1.38 erotisch getinte horeca:

een horecabedrijf dat tot doel heeft het daarbinnen doen plaatsvinden van voorstellingen en/of vertoningen van porno-erotische aard en tevens bedrijfsmatig ten behoeve van verbruik ter plaatse verstrekken van alcoholische en niet-alcoholische dranken.

1.39 gebouw:

elk bouwwerk, dat een voor mensen toegankelijke, overdekte, geheel of gedeeltelijk met wanden omsloten ruimte vormt.

1.40 groothandel:

het bedrijfsmatig te koop aanbieden, waaronder begrepen de uitstalling ten verkoop, het verkopen en/of leveren van goederen aan weder-verkopers, instellingen, dan wel aan instellingen of personen ter aanwending in een andere beroeps- of bedrijfsactiviteit.

1.41 hoofdgebouw:

een gebouw, dat op een bouwperceel door zijn constructie of afmetingen dan wel vorm als belangrijkste bouwwerk valt aan te merken.

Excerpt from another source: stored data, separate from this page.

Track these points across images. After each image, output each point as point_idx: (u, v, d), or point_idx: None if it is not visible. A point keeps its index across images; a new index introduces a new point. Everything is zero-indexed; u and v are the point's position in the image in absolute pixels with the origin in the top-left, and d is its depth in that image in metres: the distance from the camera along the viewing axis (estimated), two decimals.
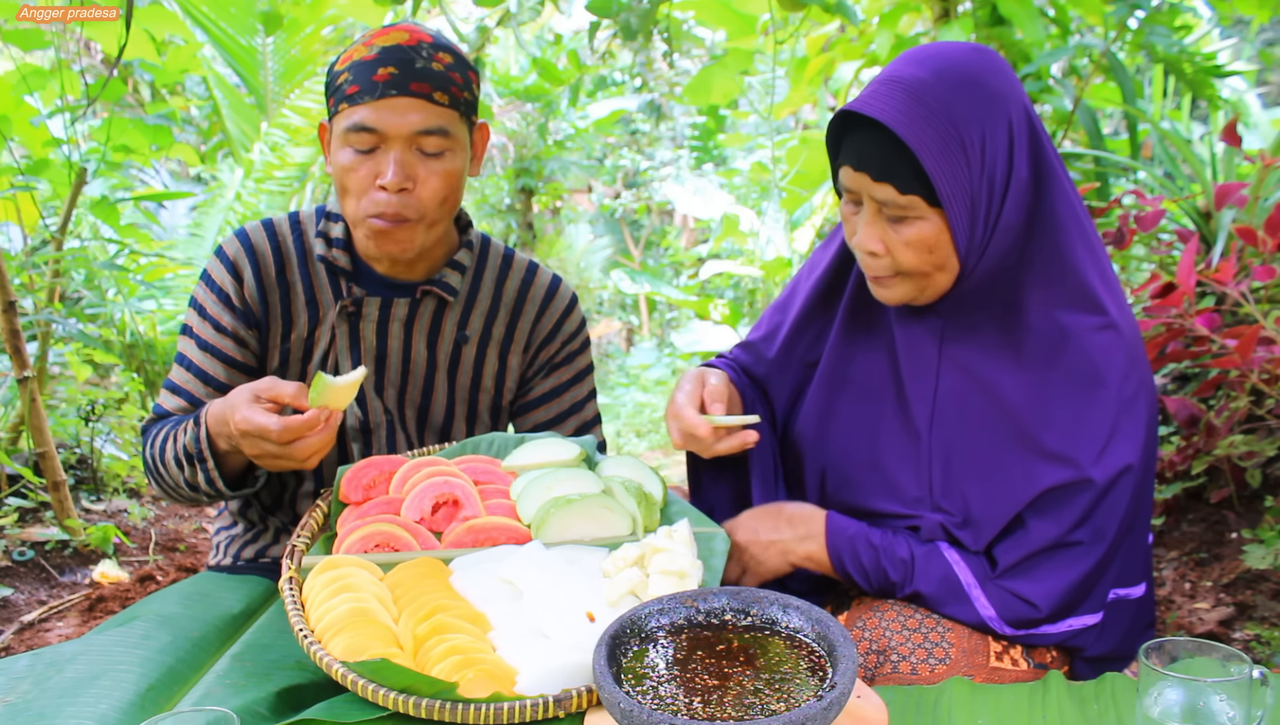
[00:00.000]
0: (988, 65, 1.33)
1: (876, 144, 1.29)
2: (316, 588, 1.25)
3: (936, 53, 1.34)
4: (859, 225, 1.37)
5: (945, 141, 1.27)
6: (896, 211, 1.32)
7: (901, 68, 1.32)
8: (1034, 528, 1.35)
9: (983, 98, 1.30)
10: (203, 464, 1.51)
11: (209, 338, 1.66)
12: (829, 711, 0.94)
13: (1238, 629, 2.24)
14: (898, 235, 1.33)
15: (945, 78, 1.30)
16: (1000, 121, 1.30)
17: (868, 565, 1.42)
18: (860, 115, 1.31)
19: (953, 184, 1.28)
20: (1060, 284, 1.35)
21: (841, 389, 1.55)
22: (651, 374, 9.24)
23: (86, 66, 6.05)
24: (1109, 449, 1.33)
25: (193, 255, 5.31)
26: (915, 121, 1.27)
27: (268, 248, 1.67)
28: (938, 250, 1.33)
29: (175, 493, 1.62)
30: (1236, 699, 1.01)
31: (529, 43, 8.77)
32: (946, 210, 1.29)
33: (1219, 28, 5.89)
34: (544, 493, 1.44)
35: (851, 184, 1.35)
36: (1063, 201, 1.36)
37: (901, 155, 1.28)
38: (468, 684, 1.08)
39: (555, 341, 1.78)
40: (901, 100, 1.28)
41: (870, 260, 1.38)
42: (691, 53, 8.70)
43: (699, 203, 8.97)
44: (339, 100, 1.52)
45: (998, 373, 1.39)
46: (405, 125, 1.49)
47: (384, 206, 1.51)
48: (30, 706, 1.14)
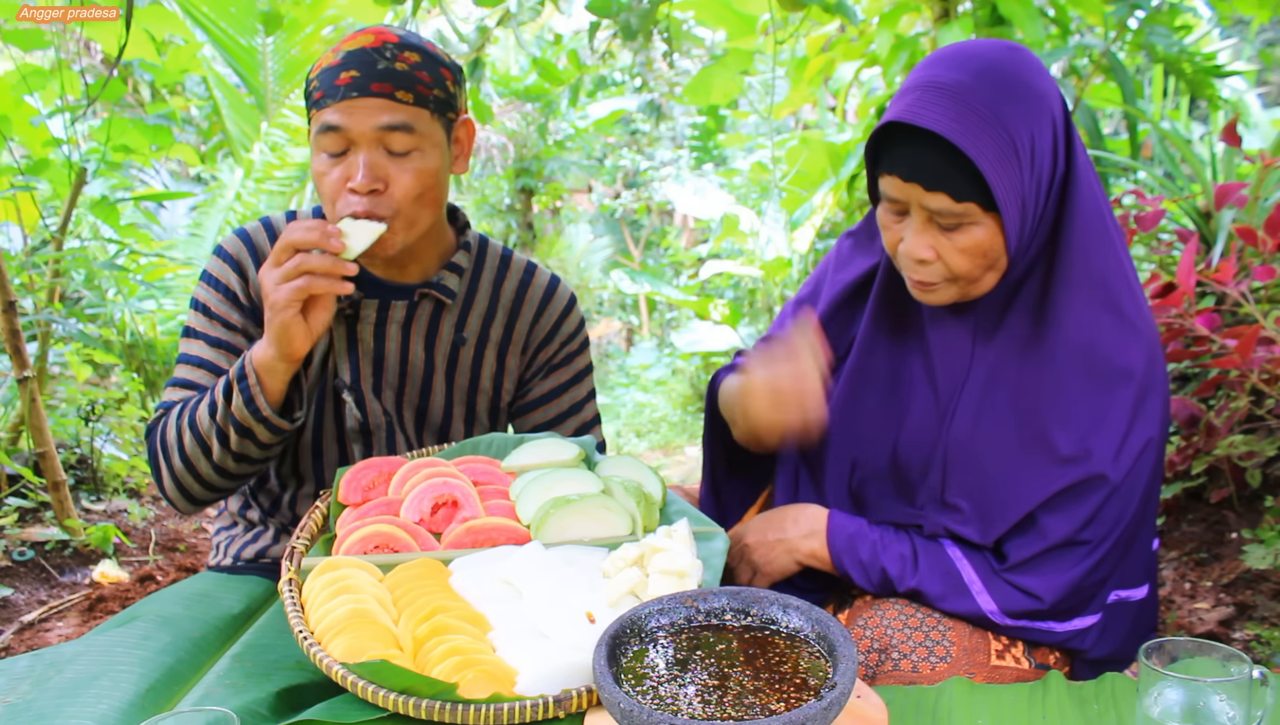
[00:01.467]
0: (1026, 64, 1.30)
1: (927, 153, 1.26)
2: (316, 589, 1.25)
3: (973, 53, 1.30)
4: (905, 233, 1.35)
5: (1000, 147, 1.25)
6: (951, 220, 1.29)
7: (940, 71, 1.28)
8: (1046, 524, 1.36)
9: (1029, 98, 1.27)
10: (243, 383, 1.48)
11: (220, 335, 1.65)
12: (829, 711, 0.94)
13: (1238, 629, 2.24)
14: (951, 242, 1.31)
15: (989, 80, 1.26)
16: (1045, 121, 1.29)
17: (867, 561, 1.43)
18: (905, 124, 1.27)
19: (1008, 188, 1.26)
20: (1086, 282, 1.35)
21: (868, 386, 1.54)
22: (651, 374, 9.24)
23: (86, 66, 6.05)
24: (1125, 448, 1.33)
25: (193, 255, 5.31)
26: (970, 130, 1.24)
27: (268, 246, 1.67)
28: (991, 253, 1.32)
29: (192, 472, 1.55)
30: (1236, 699, 1.01)
31: (529, 43, 8.76)
32: (1003, 213, 1.27)
33: (1219, 28, 5.89)
34: (543, 493, 1.44)
35: (899, 194, 1.32)
36: (1091, 197, 1.36)
37: (954, 163, 1.25)
38: (467, 685, 1.08)
39: (554, 342, 1.78)
40: (950, 107, 1.25)
41: (920, 268, 1.35)
42: (691, 53, 8.70)
43: (699, 203, 8.96)
44: (310, 106, 1.54)
45: (1022, 371, 1.38)
46: (368, 124, 1.49)
47: (355, 207, 1.51)
48: (30, 707, 1.14)
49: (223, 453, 1.53)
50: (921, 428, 1.48)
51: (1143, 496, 1.36)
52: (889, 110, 1.31)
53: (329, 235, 1.43)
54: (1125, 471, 1.33)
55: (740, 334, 7.36)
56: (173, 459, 1.58)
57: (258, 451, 1.55)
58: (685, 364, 8.44)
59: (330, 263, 1.43)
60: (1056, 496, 1.35)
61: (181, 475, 1.58)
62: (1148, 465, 1.35)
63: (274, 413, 1.50)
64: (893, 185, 1.32)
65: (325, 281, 1.43)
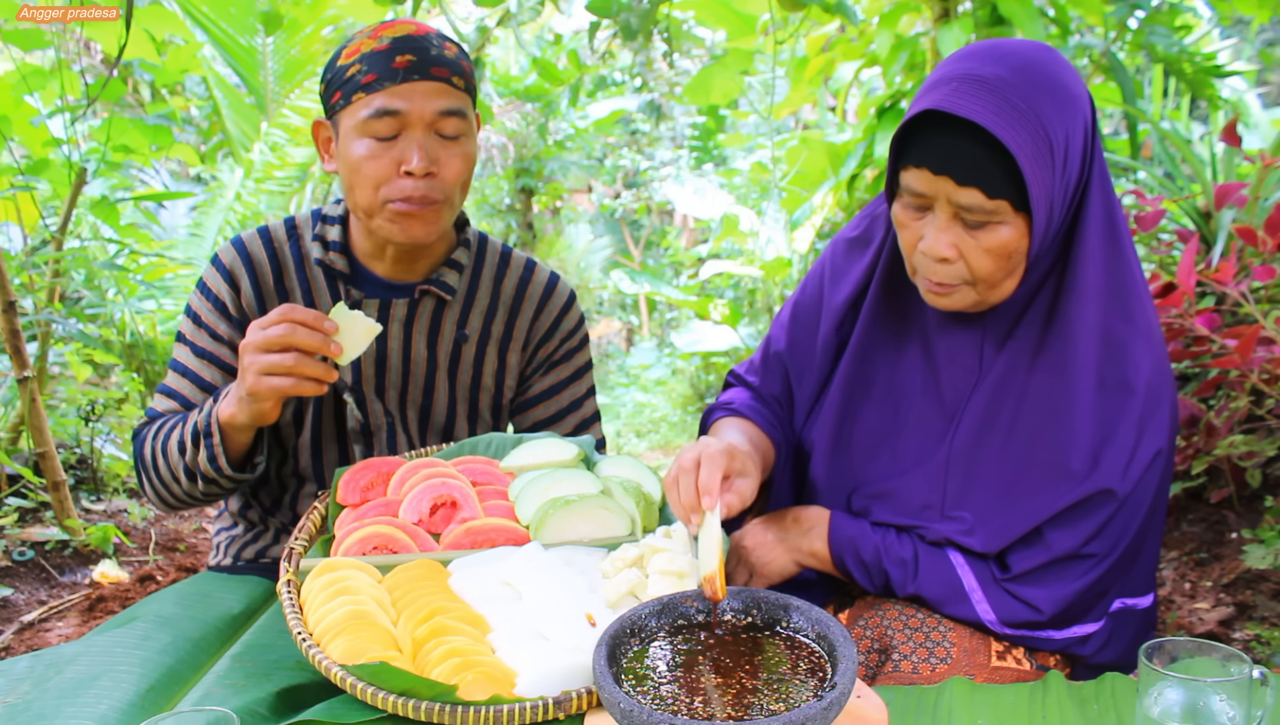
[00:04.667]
0: (1062, 65, 1.28)
1: (962, 145, 1.21)
2: (314, 591, 1.25)
3: (1010, 50, 1.26)
4: (927, 230, 1.29)
5: (1037, 144, 1.21)
6: (980, 217, 1.24)
7: (976, 65, 1.24)
8: (1052, 538, 1.34)
9: (1066, 99, 1.24)
10: (208, 439, 1.49)
11: (205, 345, 1.66)
12: (829, 711, 0.94)
13: (1238, 629, 2.24)
14: (975, 241, 1.26)
15: (1028, 77, 1.22)
16: (1079, 123, 1.26)
17: (869, 564, 1.42)
18: (937, 115, 1.22)
19: (1042, 188, 1.23)
20: (1100, 291, 1.32)
21: (864, 395, 1.51)
22: (651, 374, 9.24)
23: (86, 66, 6.05)
24: (1134, 461, 1.31)
25: (193, 255, 5.31)
26: (1011, 123, 1.20)
27: (264, 256, 1.67)
28: (1015, 256, 1.27)
29: (166, 489, 1.60)
30: (1236, 699, 1.01)
31: (529, 43, 8.76)
32: (1034, 215, 1.24)
33: (1219, 28, 5.89)
34: (542, 493, 1.44)
35: (926, 187, 1.26)
36: (1106, 205, 1.33)
37: (991, 158, 1.21)
38: (467, 686, 1.08)
39: (554, 339, 1.78)
40: (991, 101, 1.20)
41: (940, 267, 1.30)
42: (691, 53, 8.70)
43: (699, 203, 8.96)
44: (351, 91, 1.52)
45: (1031, 382, 1.36)
46: (429, 108, 1.51)
47: (410, 191, 1.52)
48: (30, 707, 1.14)
49: (191, 485, 1.57)
50: (923, 438, 1.45)
51: (1150, 508, 1.34)
52: (919, 100, 1.26)
53: (329, 343, 1.39)
54: (1133, 484, 1.31)
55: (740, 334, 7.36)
56: (151, 475, 1.61)
57: (227, 486, 1.58)
58: (685, 364, 8.44)
59: (322, 371, 1.40)
60: (1064, 511, 1.33)
61: (160, 490, 1.62)
62: (1155, 477, 1.33)
63: (234, 470, 1.53)
64: (920, 178, 1.26)
65: (311, 384, 1.40)
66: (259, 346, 1.39)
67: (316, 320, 1.39)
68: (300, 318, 1.39)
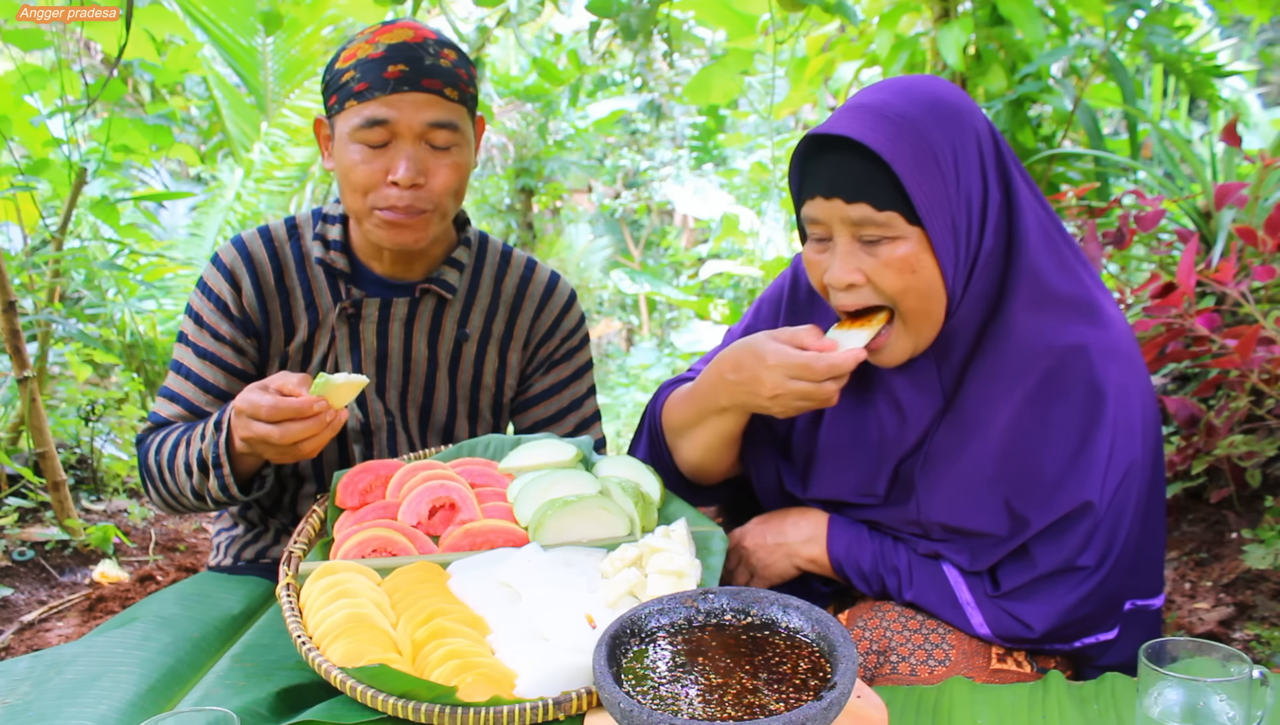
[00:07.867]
0: (947, 87, 1.33)
1: (847, 165, 1.26)
2: (314, 594, 1.25)
3: (895, 81, 1.34)
4: (832, 261, 1.32)
5: (918, 155, 1.25)
6: (874, 232, 1.27)
7: (863, 96, 1.32)
8: (1038, 555, 1.34)
9: (948, 115, 1.29)
10: (218, 470, 1.50)
11: (207, 346, 1.66)
12: (829, 711, 0.94)
13: (1238, 629, 2.24)
14: (876, 259, 1.29)
15: (909, 98, 1.29)
16: (969, 138, 1.29)
17: (867, 570, 1.43)
18: (826, 144, 1.28)
19: (930, 198, 1.26)
20: (1044, 305, 1.33)
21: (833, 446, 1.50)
22: (651, 374, 9.23)
23: (86, 66, 6.04)
24: (1110, 469, 1.31)
25: (193, 255, 5.32)
26: (887, 136, 1.25)
27: (265, 256, 1.67)
28: (920, 271, 1.28)
29: (175, 501, 1.61)
30: (1236, 699, 1.01)
31: (529, 43, 8.77)
32: (926, 225, 1.26)
33: (1219, 28, 5.89)
34: (541, 494, 1.43)
35: (821, 214, 1.31)
36: (1033, 219, 1.34)
37: (874, 174, 1.25)
38: (467, 688, 1.08)
39: (554, 338, 1.79)
40: (869, 119, 1.26)
41: (847, 295, 1.32)
42: (691, 53, 8.70)
43: (699, 203, 8.97)
44: (345, 97, 1.52)
45: (993, 408, 1.36)
46: (418, 120, 1.50)
47: (396, 201, 1.52)
48: (30, 708, 1.14)
49: (199, 503, 1.58)
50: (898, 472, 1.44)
51: (1137, 515, 1.33)
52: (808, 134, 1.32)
53: (323, 420, 1.37)
54: (1112, 493, 1.31)
55: None
56: (158, 485, 1.61)
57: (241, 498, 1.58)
58: (685, 364, 8.44)
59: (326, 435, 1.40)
60: (1047, 528, 1.33)
61: (167, 498, 1.63)
62: (1135, 483, 1.32)
63: (244, 493, 1.54)
64: (816, 207, 1.31)
65: (313, 443, 1.40)
66: (270, 437, 1.38)
67: (318, 425, 1.37)
68: (303, 433, 1.37)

1.42 horeca van categorie 2:

een eetgelegenheid, een winkel gebonden c.q. een winkelondersteunend bedrijf, dat gericht is op het al dan niet voor gebruik ter plaatse verstrekken van al dan niet in dezelfde onderneming bereide of bewerkte etenswaren en dranken, zoals een cafetaria/snackbar, een restaurant, een tearoom, lunchroom, konditorei en/of een afhaalcentrum.

1.43 kantoor:

een gebouw of een gedeelte van een gebouw, waarin al dan niet ambtelijk/bestuurlijk of bedrijfsmatig activiteiten plaatsvinden van bestuurlijke, maatschappelijke, juridische, administratieve, ontwerptechnische, (sociaal) wetenschappelijke en daarmee gelijk te stellen aard.

1.44 maatschappelijke doeleinden:

maatschappelijke, sociale, educatieve, medische, culturele, levens-beschouwelijke en/of religieuze voorzieningen en voorzieningen ten behoeve van overheids- en openbare dienstverlening, alsook ondergeschikte detailhandel en horeca ten dienste van deze voorzieningen.

1.45 omgevingsvergunning:

omgevingsvergunning als bedoeld in artikel 2.1 of 2.2 Wabo.

1.46 onderbouw:

een gedeelte van een gebouw, dat wordt afgedekt door een vloer, waarvan de bovenkant minder dan 1,20 m boven peil is gelegen.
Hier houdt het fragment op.